Por Jorge Ortiz.
Edición 452 – enero 2020.
La conquista había sido arrolladora y sin desvíos: Alejandro III de Macedonia, ‘Alejandro Magno’, había conducido sus tropas con fijeza y energía hacia los ríos Indo y Oxus, venciendo en su camino a los pocos rajás y jefes tribales que osaron enfrentarlo.
Su único adversario difícil había sido Poros, un rey valiente y obstinado, a quien derrotó en la batalla del río Hidespes. El inmenso país (que abarcaba lo que hoy son Pakistán, Bangladesh, partes de Afganistán e Irán y, por supuesto, la India) se había convertido, así, en otra joya del imperio de Alejandro. Era el año 326 antes de Cristo.
Para entonces, la India ya era una fuente de religiones que, diferenciándose de casi todas las demás, no estaban inspiradas en visiones proféticas de plenitud mesiánica, sino que daban testimonio de la fragilidad de la vida humana, en un devenir sin final. Además de la conquista de los griegos macedonios, el subcontinente había sufrido dos siglos antes, en el VI antes de Cristo, la ocupación de los persas, que fue larga y cruel. Pero el dominio de Alejandro duró poco: el gran conquistador murió joven, antes de cumplir 33, en el año 323, en Babilonia. La India pronto recuperó su autonomía.

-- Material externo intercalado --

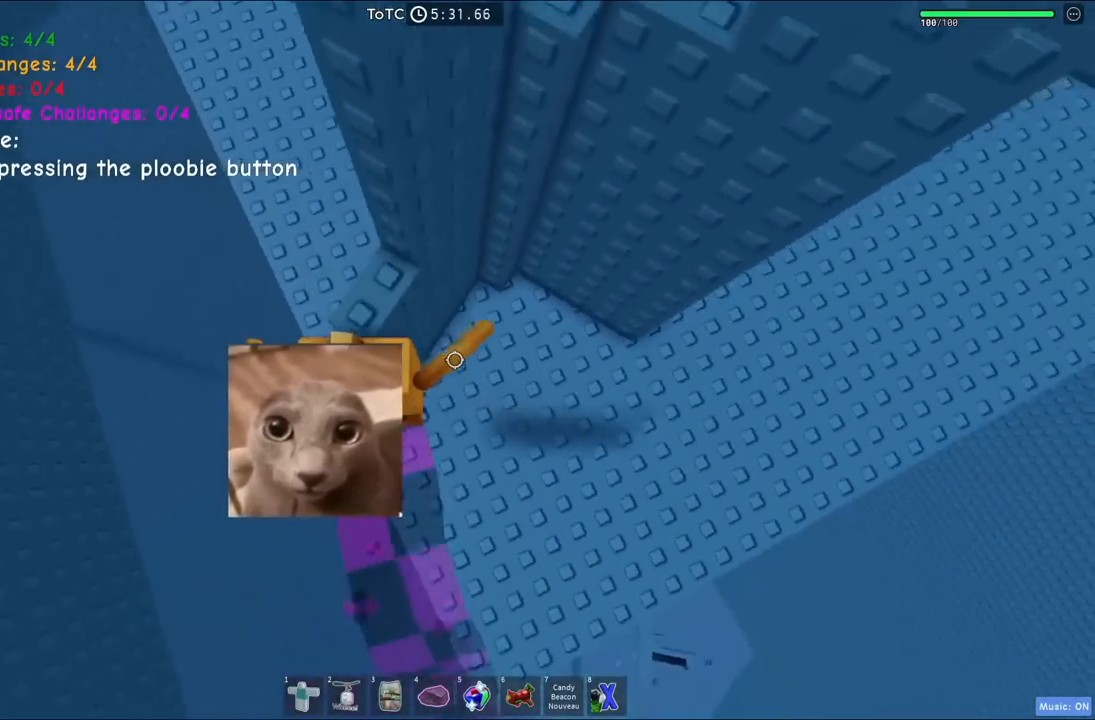
{"keys": ["d", "w"], "events": [[150, "w", "up"], [200, "d", "down"], [267, "space", "down"], [417, "space", "up"], [434, "w", "down"]]}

Fue por entonces cuando uno de los ministros del reino, llamado Kautilya, un brahmán reputado como pensador profundo, astrólogo serio y conocedor de ciencias y artes variadas, convencido de que la estirpe de los Nanda estaba ya agotada, promovió una sucesión en el trono y la llegada de una nueva dinastía, la de los Maurya, con él como consejero mayor. Se impuso, ante todo, la tarea de entender las estructuras políticas de la India, con sus muchas diversidades y complejidades, para entregar a los gobernantes una guía concreta para la acción. Su primera conclusión, en la que asentaron sus reflexiones y consejos, fue rotunda y sin vacilaciones: “el Estado es una institución frágil y vulnerable, por lo que el gobernante no tiene el derecho a arriesgarla por consideraciones éticas”. Realismo duro.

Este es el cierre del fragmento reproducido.